- Nightingale DVD cover
- Directed by: Christine Edzard
- Based on: The Nightingale by Hans Christian Andersen
- Produced by: Richard B. Goodwin
- Starring: Richard Goolden Mandy Carlin John Dalby
- Cinematography: Christopher Challis
- Music by: Beethoven
- Production company: Sands Films
- Distributed by: Channel 4
- Release date: 1981;
- Running time: 143 minutes
- Country: United Kingdom
- Language: English

= The Nightingale (1981 film) =

British film

The Nightingale is a 1981 film directed by Christine Edzard and produced by Richard B. Goodwin at Sands Films Studios in London. The film features Richard Goolden, Mandy Carlin and John Dalby. The music by Beethoven was arranged by Michael Sanvoisin and cinematography was by Christopher Challis.
The film uses puppets to tell Hans Christian Andersen's tale about the song of a nightingale heard by the little kitchen girl at the Emperor of China's palace.

==Production==
Sands Films, the production company that made the film, is owned and run by Christine Edzard, the screenwriter and director known for her meticulous filmmaking, often based on Victorian English sources, and her husband Richard B. Goodwin.
Their other productions include Stories from a Flying Trunk (1979), Biddy (1983), Little Dorrit (1987), The Fool (1990), As You Like It (1991), Amahl and the Night Visitors (1996), The IMAX Nutcracker (1997), The Children's Midsummer Night's Dream (2001) and The Good Soldier Schwejk (2018).

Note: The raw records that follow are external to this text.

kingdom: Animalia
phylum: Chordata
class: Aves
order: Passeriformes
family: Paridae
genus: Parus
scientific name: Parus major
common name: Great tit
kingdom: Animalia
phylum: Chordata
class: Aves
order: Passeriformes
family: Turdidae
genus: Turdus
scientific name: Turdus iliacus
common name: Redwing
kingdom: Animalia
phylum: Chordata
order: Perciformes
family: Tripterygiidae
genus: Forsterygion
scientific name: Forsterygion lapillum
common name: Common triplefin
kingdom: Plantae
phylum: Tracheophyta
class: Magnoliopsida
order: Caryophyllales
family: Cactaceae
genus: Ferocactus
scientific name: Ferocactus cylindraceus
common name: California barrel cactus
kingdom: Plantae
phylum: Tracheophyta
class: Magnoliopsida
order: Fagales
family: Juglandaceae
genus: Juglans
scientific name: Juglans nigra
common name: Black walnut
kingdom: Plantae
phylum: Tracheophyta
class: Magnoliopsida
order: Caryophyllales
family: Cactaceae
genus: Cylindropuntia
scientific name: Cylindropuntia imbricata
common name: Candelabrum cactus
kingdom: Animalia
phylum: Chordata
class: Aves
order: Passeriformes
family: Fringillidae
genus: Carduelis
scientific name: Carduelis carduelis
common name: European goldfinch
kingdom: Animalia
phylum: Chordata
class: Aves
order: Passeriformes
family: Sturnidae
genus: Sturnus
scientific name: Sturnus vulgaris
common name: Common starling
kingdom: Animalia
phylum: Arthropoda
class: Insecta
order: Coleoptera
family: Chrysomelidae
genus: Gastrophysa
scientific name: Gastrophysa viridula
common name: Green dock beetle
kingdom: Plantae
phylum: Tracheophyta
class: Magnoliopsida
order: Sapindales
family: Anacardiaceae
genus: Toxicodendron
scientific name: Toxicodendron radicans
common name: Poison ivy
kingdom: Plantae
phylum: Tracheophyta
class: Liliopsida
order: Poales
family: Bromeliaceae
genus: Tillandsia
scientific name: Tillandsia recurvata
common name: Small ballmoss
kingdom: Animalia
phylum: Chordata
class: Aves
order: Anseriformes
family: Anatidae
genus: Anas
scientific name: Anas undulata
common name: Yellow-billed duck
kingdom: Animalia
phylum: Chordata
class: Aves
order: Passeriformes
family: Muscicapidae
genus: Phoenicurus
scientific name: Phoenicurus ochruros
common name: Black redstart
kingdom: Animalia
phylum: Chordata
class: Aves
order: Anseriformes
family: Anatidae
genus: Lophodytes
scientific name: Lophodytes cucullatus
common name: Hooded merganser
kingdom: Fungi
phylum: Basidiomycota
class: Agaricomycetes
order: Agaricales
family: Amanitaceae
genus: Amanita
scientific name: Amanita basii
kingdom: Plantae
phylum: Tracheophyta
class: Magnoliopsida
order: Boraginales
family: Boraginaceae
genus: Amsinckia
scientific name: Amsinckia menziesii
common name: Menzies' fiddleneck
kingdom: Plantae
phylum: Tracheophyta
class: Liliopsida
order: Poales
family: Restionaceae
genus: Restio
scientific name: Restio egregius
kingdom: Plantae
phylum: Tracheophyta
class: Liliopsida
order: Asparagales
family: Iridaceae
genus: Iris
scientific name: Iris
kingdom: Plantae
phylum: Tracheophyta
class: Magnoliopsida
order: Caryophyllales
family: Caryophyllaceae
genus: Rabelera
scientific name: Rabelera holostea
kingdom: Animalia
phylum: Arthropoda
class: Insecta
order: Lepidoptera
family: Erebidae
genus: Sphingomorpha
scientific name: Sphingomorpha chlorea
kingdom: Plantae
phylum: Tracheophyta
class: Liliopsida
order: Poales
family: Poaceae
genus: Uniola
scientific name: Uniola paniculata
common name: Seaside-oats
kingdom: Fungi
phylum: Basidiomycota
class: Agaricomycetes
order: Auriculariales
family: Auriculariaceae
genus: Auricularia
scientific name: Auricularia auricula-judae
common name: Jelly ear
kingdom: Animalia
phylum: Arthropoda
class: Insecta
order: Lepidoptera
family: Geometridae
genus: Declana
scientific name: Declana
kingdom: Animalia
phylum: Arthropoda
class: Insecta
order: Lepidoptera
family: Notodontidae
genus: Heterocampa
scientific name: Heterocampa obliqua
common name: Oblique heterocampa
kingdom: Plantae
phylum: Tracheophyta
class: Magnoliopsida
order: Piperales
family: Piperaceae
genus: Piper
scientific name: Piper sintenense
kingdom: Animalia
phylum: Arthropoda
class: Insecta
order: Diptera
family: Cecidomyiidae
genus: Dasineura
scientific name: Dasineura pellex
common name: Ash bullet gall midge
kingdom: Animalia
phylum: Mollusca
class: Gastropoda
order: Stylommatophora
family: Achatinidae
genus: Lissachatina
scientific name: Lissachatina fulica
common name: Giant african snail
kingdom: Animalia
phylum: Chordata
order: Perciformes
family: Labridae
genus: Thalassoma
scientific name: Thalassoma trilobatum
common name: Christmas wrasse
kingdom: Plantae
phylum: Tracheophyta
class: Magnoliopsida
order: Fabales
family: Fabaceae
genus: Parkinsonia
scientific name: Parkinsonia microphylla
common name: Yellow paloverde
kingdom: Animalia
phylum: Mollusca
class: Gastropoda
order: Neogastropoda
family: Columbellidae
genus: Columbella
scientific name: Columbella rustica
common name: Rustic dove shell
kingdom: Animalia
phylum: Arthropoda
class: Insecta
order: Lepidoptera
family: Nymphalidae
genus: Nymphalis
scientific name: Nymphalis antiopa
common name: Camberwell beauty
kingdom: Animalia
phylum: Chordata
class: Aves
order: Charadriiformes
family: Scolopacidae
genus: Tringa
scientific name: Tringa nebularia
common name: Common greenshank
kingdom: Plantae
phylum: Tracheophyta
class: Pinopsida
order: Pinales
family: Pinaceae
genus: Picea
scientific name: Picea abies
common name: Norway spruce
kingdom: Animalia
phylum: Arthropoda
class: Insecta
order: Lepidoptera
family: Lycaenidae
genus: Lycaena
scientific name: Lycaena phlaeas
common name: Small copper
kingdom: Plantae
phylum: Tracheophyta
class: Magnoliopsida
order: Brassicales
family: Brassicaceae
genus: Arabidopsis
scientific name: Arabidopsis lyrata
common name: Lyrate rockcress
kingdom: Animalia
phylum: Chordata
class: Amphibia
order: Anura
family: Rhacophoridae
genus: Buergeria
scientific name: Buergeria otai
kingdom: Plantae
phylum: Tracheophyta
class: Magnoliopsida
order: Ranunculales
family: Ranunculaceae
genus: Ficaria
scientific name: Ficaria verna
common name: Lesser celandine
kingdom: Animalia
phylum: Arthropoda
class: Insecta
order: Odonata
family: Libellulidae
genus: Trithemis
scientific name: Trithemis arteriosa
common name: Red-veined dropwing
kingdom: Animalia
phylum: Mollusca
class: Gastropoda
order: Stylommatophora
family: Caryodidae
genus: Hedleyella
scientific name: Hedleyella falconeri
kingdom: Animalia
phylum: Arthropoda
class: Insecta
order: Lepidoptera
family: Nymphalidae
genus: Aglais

Like Stories from a Flying Trunk, The Nightingale is based on a story by Hans Christian Andersen, with elaborate costumes and intricate sets. The film used stop-frame animation with figures made of sheet lead, including their fingers, to stop the moving parts from fracturing during filming.

==Reception==

The Nightingale won an award at the 12th International Short and Documentary Film Festival in Lille, January 1982.